À cela les partisans du transfert répondent qu’il transcende les contingences de l’heure et s’inscrit dans une logique de décentralisation et d’aménagement du territoire inéluctable. Yamoussoukro est un carrefour au centre de la Côte d’Ivoire : son essor profitera à l’ensemble du pays, ne serait-ce que par le marché que constituera une cité appelée à dépasser le million d’habitants (elle en compte quelque 50 000 aujourd’hui). L’impact sera grand sur le Nord, gros producteur de produits vivriers (viande, fruits et légumes, céréales), tandis que l’agro-industrie se développera dans les environs. Sans compter les emplois qui seront créés par la construction de la ville nouvelle. Pierre Fakhoury, certes l’opérateur le plus impliqué dans le projet, fait déjà travailler six cents personnes. Ce chiffre grimpera à trois mille d’ici moins d’un an.
Abidjan, mégapole saturée, sera de son côté soulagé de ses fonctions politiques pour jouer pleinement son rôle de pôle économique à vocation sous-régionale. Des immeubles seront libérés par l’administration, offrant ainsi autant de possibilités à des grandes sociétés de s’établir au Plateau, le quartier des affaires. Et l’on ne craint guère la dissociation des fonctions administratives et économiques. On sait que l’autoroute reliant les deux cités s’arrête pour l’instant à Singrobo, à environ 90 km de Yamoussoukro. Les travaux portant sur les quelque 90 km restants devraient être achevés d’ici à 2009, mettant Abidjan à une heure et demie de voiture.
La question que chacun se pose : combien coûtera ce transfert ? S’il est difficile de chiffrer une par une les réalisations, on peut se risquer à une évaluation globale. Selon les estimations les plus sérieuses, le montant total des investissements publics et privés à réaliser dans les trente années à venir devrait s’élever à 2 500 milliards de F CFA (380 millions d’euros) en additionnant les équipements structurants, les bâtiments administratifs, les infrastructures de transports, les équipements de santé, les logements, etc. C’est en gros ce qui a été dépensé jusqu’ici pour la ville, y compris la construction du barrage de Kossou et l’édification de Notre-Dame-de-la-Paix.
C’est peu, pour un pays dont le PIB s’est élevé à 16,1 milliards de dollars en 2005, et énorme à la fois. Quoi qu’il en soit, les dépenses ne grèveront que très peu les finances publiques. Si l’on prend le cas de la Maison des députés, sur un total de 22 milliards de F CFA, l’État n’a pris en charge que 1,5 milliard, les Chinois ayant déboursé le reste – avec des contreparties dans le secteur du pétrole. Une bonne partie des fonds sera d’ailleurs levée sur le marché international des capitaux grâce aux garanties du patrimoine immobilier et, surtout, pétrolier de la Côte d’Ivoire. On compte également sur les sources privées pour financer des projets complémentaires.

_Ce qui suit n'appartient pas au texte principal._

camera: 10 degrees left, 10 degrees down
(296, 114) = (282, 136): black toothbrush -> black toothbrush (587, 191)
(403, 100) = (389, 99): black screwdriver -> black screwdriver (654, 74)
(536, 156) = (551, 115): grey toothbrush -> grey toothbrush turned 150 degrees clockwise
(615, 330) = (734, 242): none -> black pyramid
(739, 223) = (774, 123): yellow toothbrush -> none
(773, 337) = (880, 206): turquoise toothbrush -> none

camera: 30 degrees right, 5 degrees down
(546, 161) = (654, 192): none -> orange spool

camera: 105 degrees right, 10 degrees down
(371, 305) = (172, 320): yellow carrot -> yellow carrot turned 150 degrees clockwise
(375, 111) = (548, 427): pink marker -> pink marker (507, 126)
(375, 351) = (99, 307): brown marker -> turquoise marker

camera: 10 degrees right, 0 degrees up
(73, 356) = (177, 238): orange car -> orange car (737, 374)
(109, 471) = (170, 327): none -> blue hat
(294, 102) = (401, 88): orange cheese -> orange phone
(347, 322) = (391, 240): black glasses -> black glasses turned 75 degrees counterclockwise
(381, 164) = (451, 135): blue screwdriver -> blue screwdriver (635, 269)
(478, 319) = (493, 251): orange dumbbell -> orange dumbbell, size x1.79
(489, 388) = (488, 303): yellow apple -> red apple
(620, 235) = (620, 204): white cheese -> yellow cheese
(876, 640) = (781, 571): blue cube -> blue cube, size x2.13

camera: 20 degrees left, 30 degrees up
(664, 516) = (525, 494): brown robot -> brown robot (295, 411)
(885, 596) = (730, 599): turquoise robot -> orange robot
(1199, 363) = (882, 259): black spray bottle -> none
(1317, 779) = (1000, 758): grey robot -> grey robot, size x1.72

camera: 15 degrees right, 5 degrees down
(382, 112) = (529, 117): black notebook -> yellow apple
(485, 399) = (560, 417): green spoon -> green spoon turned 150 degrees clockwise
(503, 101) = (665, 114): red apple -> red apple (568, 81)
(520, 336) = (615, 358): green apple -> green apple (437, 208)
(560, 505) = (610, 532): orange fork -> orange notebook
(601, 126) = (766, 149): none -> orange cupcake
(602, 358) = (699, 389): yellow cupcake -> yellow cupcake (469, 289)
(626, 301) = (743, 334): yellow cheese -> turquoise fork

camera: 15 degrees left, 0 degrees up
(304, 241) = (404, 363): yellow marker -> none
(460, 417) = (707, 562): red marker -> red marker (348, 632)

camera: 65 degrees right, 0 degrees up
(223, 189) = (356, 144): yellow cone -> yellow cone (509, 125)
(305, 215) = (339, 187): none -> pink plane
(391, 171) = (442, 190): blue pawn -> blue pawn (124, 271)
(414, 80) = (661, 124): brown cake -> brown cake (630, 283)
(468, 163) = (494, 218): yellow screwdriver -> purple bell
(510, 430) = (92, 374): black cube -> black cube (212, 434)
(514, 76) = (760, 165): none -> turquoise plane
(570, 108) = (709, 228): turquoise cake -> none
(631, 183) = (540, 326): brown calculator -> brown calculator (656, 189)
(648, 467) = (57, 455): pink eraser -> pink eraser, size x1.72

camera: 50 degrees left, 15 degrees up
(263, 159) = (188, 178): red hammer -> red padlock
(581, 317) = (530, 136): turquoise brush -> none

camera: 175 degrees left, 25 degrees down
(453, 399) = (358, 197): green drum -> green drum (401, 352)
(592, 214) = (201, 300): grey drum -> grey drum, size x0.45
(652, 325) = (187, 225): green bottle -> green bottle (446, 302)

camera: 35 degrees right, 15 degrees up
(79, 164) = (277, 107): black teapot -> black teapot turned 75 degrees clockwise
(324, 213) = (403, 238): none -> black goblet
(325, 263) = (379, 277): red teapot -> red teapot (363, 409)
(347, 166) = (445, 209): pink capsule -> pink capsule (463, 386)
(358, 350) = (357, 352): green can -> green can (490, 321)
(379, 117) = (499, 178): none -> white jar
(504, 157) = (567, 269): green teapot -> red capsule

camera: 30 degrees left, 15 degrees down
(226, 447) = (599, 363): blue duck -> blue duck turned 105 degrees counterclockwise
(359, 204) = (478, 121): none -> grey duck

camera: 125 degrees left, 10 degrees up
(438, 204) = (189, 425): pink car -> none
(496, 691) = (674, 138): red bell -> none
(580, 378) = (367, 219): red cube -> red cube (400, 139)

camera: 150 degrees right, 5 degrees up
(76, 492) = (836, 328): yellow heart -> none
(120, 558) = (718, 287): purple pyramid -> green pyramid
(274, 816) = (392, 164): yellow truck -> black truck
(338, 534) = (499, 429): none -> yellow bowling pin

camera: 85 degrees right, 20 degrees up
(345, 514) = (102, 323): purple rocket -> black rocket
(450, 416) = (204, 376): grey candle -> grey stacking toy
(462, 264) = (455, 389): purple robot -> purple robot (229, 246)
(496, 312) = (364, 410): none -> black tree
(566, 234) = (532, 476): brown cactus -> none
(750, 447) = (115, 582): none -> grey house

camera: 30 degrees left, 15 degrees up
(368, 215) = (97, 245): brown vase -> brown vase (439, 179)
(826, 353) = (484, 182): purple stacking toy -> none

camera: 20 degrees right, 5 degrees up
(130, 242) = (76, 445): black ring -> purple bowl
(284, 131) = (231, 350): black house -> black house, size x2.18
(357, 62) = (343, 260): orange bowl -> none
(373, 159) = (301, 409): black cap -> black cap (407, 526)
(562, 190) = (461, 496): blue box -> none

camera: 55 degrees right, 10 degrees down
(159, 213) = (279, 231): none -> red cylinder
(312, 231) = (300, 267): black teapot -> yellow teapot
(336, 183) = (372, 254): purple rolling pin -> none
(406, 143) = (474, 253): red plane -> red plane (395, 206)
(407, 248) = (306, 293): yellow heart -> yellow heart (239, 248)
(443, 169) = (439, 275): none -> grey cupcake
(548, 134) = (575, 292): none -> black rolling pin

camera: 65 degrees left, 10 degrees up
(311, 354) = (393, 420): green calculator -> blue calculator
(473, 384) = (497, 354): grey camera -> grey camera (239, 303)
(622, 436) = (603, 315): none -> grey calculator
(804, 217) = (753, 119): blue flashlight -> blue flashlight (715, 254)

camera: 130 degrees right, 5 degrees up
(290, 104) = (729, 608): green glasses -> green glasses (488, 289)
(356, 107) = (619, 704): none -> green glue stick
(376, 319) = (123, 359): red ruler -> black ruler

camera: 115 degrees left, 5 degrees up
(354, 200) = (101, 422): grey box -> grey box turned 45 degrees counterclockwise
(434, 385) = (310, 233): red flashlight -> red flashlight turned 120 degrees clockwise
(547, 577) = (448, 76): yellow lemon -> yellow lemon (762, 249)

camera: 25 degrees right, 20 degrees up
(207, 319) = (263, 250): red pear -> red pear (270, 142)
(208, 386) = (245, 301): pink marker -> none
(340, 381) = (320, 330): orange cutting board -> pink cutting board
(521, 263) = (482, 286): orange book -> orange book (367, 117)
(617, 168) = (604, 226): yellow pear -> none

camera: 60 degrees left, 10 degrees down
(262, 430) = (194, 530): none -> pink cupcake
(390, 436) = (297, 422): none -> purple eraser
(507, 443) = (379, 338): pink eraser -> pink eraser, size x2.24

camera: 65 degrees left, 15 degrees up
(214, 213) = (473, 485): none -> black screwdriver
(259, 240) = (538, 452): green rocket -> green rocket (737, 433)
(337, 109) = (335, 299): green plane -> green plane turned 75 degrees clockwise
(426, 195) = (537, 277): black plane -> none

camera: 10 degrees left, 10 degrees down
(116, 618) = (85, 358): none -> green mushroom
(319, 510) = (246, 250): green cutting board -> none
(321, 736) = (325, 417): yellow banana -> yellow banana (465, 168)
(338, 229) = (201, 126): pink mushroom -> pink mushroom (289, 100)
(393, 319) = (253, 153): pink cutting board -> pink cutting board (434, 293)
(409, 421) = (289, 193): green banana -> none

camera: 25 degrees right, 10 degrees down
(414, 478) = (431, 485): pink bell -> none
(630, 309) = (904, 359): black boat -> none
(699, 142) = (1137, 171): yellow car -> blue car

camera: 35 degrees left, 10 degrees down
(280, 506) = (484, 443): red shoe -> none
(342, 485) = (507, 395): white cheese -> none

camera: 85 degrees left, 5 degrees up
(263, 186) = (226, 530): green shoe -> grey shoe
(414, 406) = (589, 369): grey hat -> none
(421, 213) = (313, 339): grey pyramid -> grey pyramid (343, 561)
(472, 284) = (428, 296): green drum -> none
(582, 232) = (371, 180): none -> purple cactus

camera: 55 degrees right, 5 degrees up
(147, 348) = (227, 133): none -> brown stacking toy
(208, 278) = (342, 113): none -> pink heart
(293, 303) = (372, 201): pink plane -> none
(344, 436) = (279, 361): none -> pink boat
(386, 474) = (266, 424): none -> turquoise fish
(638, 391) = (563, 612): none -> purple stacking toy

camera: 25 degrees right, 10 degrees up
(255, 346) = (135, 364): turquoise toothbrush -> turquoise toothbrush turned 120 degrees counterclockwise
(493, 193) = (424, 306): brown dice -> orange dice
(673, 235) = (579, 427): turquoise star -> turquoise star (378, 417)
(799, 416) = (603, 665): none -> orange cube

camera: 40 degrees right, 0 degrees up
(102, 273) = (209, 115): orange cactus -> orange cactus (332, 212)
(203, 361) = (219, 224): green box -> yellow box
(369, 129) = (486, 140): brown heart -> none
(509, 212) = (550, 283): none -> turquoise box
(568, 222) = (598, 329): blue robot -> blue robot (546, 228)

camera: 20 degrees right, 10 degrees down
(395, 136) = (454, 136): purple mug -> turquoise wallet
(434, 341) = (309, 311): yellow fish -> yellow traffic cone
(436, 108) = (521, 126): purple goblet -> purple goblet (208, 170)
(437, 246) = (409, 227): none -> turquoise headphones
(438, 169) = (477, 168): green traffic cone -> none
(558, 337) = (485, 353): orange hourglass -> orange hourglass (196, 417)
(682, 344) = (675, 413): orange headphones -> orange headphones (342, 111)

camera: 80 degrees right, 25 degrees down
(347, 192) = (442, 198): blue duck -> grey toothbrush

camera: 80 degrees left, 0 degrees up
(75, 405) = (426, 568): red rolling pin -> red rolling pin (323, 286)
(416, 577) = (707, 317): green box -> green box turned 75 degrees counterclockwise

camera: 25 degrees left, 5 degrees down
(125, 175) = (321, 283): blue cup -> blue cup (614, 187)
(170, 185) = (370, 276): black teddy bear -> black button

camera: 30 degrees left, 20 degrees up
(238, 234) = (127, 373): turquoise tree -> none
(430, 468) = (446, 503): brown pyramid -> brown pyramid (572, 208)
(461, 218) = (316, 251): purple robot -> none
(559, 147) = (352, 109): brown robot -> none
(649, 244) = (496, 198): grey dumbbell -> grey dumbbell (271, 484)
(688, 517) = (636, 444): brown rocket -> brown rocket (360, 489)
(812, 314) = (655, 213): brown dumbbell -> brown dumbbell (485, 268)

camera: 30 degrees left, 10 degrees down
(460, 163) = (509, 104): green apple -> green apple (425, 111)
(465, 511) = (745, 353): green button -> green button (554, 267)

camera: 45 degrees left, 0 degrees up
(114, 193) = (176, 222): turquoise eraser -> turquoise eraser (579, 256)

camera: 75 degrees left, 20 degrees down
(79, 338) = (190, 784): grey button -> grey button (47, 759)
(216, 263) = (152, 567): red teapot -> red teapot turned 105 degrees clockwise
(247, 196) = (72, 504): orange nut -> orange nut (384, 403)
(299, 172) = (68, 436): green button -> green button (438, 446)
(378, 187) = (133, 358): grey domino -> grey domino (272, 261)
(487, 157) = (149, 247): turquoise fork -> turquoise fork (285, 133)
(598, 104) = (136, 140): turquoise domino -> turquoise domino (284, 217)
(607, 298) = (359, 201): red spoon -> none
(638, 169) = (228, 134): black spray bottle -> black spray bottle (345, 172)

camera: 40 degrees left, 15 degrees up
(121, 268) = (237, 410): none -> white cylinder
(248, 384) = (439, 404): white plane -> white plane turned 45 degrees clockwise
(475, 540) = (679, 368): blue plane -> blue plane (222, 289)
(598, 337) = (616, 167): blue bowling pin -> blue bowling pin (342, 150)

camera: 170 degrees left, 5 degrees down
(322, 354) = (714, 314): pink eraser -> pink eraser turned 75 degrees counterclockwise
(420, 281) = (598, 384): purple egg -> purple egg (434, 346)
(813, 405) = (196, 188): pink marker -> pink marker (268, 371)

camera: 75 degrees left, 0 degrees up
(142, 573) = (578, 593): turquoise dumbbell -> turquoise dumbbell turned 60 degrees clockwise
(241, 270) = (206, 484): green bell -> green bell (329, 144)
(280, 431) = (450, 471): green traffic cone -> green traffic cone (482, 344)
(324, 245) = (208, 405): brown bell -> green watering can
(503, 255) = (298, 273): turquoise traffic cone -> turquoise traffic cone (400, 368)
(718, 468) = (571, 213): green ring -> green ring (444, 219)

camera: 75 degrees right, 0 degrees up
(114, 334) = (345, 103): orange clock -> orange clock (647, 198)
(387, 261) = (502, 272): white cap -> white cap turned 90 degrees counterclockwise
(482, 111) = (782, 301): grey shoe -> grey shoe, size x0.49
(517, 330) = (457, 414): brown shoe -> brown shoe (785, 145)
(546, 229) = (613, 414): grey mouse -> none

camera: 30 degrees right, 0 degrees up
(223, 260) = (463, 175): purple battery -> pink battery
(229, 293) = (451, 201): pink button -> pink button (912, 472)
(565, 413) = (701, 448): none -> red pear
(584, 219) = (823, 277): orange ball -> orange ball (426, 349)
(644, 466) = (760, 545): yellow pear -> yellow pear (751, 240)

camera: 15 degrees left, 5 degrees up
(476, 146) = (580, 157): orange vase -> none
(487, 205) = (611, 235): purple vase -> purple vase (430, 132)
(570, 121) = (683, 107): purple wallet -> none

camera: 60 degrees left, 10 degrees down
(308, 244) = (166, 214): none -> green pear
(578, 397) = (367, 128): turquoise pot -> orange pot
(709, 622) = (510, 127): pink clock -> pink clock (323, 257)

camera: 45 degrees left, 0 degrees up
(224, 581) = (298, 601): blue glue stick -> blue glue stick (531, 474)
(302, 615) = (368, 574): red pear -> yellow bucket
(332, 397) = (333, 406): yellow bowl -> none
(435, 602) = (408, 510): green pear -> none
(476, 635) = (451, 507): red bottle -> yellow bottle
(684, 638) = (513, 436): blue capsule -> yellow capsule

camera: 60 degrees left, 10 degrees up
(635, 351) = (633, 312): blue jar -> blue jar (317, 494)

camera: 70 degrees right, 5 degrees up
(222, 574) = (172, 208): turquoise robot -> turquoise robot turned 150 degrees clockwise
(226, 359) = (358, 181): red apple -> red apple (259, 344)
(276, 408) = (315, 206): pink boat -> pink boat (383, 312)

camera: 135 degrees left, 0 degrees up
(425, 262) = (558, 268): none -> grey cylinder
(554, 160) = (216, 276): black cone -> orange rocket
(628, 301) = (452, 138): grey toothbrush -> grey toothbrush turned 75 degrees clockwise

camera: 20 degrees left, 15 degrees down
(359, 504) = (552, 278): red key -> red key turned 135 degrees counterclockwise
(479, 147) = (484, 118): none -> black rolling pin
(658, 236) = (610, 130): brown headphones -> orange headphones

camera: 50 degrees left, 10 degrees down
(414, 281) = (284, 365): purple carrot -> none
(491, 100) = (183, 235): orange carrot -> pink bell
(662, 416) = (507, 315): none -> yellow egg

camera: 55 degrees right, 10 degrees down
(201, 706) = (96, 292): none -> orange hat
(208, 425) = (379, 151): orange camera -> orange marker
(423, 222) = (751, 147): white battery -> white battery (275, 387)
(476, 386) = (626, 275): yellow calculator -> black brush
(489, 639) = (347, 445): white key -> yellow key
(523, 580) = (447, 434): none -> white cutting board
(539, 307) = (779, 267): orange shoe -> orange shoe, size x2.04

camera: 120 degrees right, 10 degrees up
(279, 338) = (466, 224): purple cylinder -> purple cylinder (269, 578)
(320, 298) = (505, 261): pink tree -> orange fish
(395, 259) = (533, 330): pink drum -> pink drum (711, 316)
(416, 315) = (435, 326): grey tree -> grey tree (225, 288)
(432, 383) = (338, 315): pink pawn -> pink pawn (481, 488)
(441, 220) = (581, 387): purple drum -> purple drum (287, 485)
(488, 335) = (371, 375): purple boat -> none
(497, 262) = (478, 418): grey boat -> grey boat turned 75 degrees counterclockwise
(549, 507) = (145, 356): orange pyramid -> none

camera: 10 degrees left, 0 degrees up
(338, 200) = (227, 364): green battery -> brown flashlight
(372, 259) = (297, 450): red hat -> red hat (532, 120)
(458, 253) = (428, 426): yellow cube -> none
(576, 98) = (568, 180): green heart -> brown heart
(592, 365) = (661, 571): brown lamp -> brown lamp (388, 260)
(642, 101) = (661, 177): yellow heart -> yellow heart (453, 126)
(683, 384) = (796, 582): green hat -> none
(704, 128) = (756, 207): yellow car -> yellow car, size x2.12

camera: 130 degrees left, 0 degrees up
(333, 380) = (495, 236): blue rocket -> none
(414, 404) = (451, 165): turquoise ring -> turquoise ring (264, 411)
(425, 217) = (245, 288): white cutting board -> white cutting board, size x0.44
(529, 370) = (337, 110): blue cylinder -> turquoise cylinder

Ces spéculations économiques valent ce qu’elles valent. Le plus important, pour l’instant, est que, du président Gbagbo à son prédécesseur Bédié, en passant par Alassane Ouattara, chef de file du Rassemblement des républicains, et Guillaume Soro, leader de l’ex-rébellion du Nord, toute la classe politique est aujourd’hui réunie autour du projet de transfert. C’est, à l’évidence, la meilleure garantie de son succès.